= Sam Dixon (humanitarian) =

American humanitarian

Samuel Williams Dixon, Jr. (c. 1949 - 16 January 2010) was the Deputy General Secretary of the United Methodist Committee on Relief (UMCOR). He died in Port-au-Prince while being rescued after the 2010 Haiti earthquake.

==Biography==
Dixon was the son of Samuel Dixon Sr. and Mildred Dixon, and had three sisters. He graduated from Statesville High School, attended the University of North Carolina at Chapel Hill and received his Doctor of Ministry degree from Chicago Theological Seminary.

Dixon began his ministry in 1975, and was pastor of several North Carolina churches over the following 15 years, including Swepsonville United Methodist from 1980 to 1984, and at churches in Sneads Ferry, Durham, and Swansboro.

From 1990 to 1996, Dixon was on the staff of the United Methodist North Carolina Annual Conference, doing special assignments. He returned to being a pastor from 1996 to 1998, spending two years at the First United Methodist Church of Roanoke Rapids, North Carolina.

Dixon's 11-year career with the General Board of Global Ministries, which oversees UMCOR, started in 1998. He was an executive at the beginning of his employment, and became executive director of the United Methodist Development Fund, the denomination's church building loan fund, in 2001. In 2003, he became Deputy General Secretary of Evangelization and Church Growth.

Dixon lead the UMCOR field operations unit, which deals with issues such as local health care, refugees, agriculture, small business development, and children who have been orphaned or been through war. He became head of UMCOR itself in 2007.

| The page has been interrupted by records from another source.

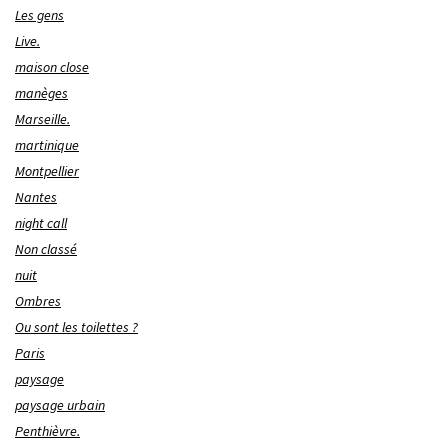
Les gens
Live.
maison close
manèges
Marseille.
martinique
Montpellier
Nantes
night call
Non classé
nuit
Ombres
Ou sont les toilettes ?
Paris
paysage
paysage urbain
Penthièvre.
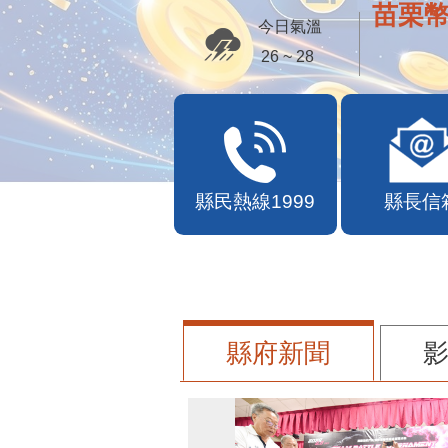
苗栗幣
今日氣溫
26 ~ 28
縣民熱線1999
縣長信
縣府新聞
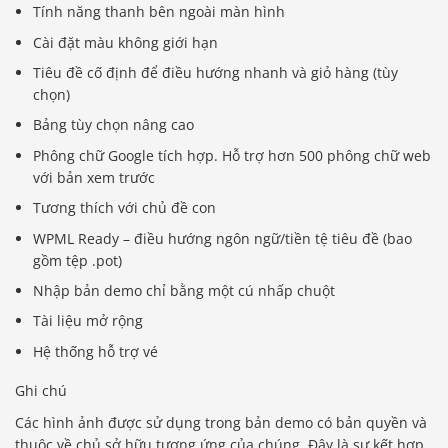
Tính năng thanh bên ngoài màn hình
Cài đặt màu không giới hạn
Tiêu đề cố định để điều hướng nhanh và giỏ hàng (tùy
chọn)
Bảng tùy chọn nâng cao
Phông chữ Google tích hợp. Hỗ trợ hơn 500 phông chữ web
với bản xem trước
Tương thích với chủ đề con
WPML Ready – điều hướng ngôn ngữ/tiền tệ tiêu đề (bao
gồm tệp .pot)
Nhập bản demo chỉ bằng một cú nhấp chuột
Tài liệu mở rộng
Hệ thống hỗ trợ vé
Ghi chú
Các hình ảnh được sử dụng trong bản demo có bản quyền và
thuộc về chủ sở hữu tương ứng của chúng. Đây là sự kết hợp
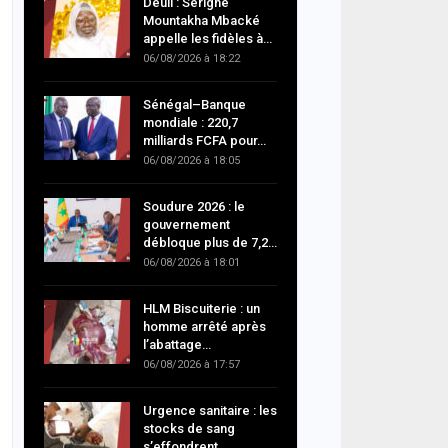
Deuil : Serigne
Mountakha Mbacké
appelle les fidèles à…
06/08/2026 à 18:22
Sénégal–Banque
mondiale : 220,7
milliards FCFA pour…
06/08/2026 à 18:05
Soudure 2026 : le
gouvernement
débloque plus de 7,2…
06/08/2026 à 18:01
HLM Biscuiterie : un
homme arrêté après
l’abattage…
06/08/2026 à 17:57
Urgence sanitaire : les
stocks de sang
s’effondrent,…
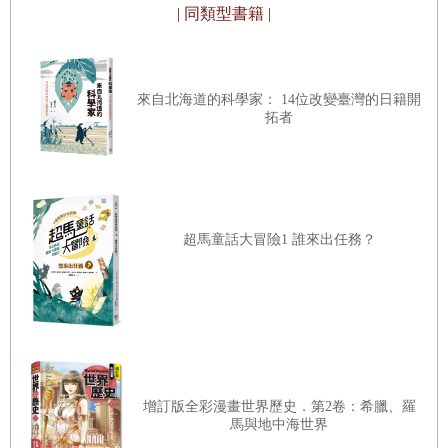
| 同類型書籍 |
二姨活潑開朗，思想前進，文采斐然，在各大報家庭版
撰寫專欄十多年，從不脫稿，篇篇又有新旨意。她的日
文根基深厚，翻譯《父親》、《交換日記》、《鄰居的
來自北海道的科學家： 14位改變臺灣的日籍開
拓者
草坪》等多部日文小說，更著有《老三甲的故事》、
《和年輕媽媽聊天兒》、《聰明的爸爸》、《快樂的家
庭》等多部小說和散文集，著作等身。
我和夫婿張明正及妹妹陳怡樺一起創辦趨勢科技，二姨
超馬童話大冒險1 誰來出任務？
一路鼓勵支持，很關心我們事業上的種種發展，我喜歡
跟她分享，說一堆趨勢科技的故事給她聽。她卻總是在
我得意述說之後，沉下臉來，認真的問我「你的寫作
呢？」總不忘叮嚀我「別忘了經營自己」。讓我頓時想
起自己未竟的文學夢，無言以對。
二姨是身體力行的人，她才不管我有多麼忙碌，就是要
增訂版全彩漫畫世界歷史．第2卷：希臘、羅
馬與地中海世界
帶著我參加女作家的聚會，讓我認識當時響噹噹的林海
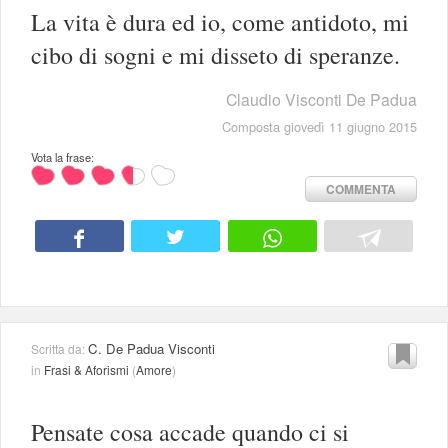
La vita è dura ed io, come antidoto, mi
cibo di sogni e mi disseto di speranze.
Claudio Visconti De Padua
Composta giovedì 11 giugno 2015
Vota la frase:
COMMENTA
C. De Padua Visconti
Scritta da:
in
Frasi & Aforismi
(
Amore
)
Pensate cosa accade quando ci si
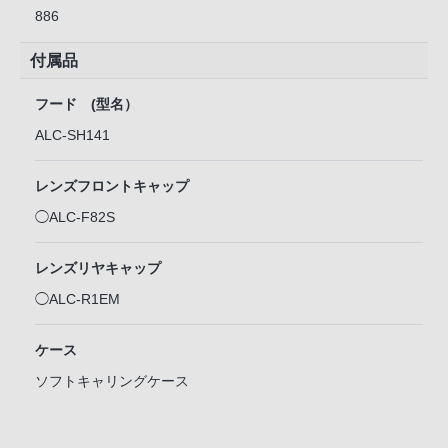
886
付属品
フード (型名）
ALC-SH141
レンズフロントキャップ
◯ALC-F82S
レンズリヤキャップ
◯ALC-R1EM
ケース
ソフトキャリングケース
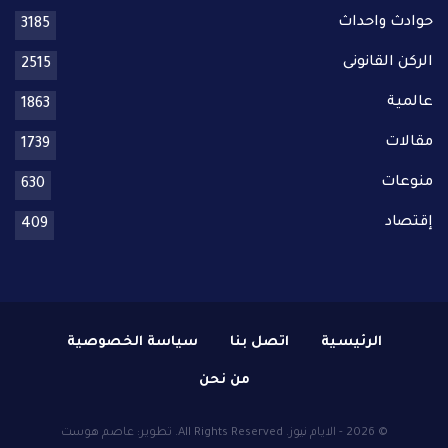
حوادث واحداث
3185
الركن القانونى
2515
عالمية
1863
مقالات
1739
منوعات
630
إقتصاد
409
الرئيسية
اتصل بنا
سياسة الخصوصية
من نحن
© 2026 - الايام نيوز. All Rights Reserved.
تطوير:
عاصم هوست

Dixon died at age 60 as a result of the 2010 Haiti earthquake. About five minutes before the quake, a car dropped off Dixon at the Hôtel Montana in Port-au-Prince, along with Rev. Clinton Rabb, head of the United Methodist office of mission volunteers, and Rev. Jim Gulley, a UMCOR consultant and former missionary. The hotel was destroyed by the earthquake. All three were found in the hotel ruins 55 hours after the quake. Early reports said that Dixon had been saved, but it was later confirmed that he died before being rescued. The others were successfully evacuated from Haiti, but the Rev. Clinton Rabb died on January 17 in a Florida hospital, from injuries sustained during the building collapse.

He and his wife Cindy resided in Roanoke Rapids, North Carolina, at the time of his death. He was also the father of four children.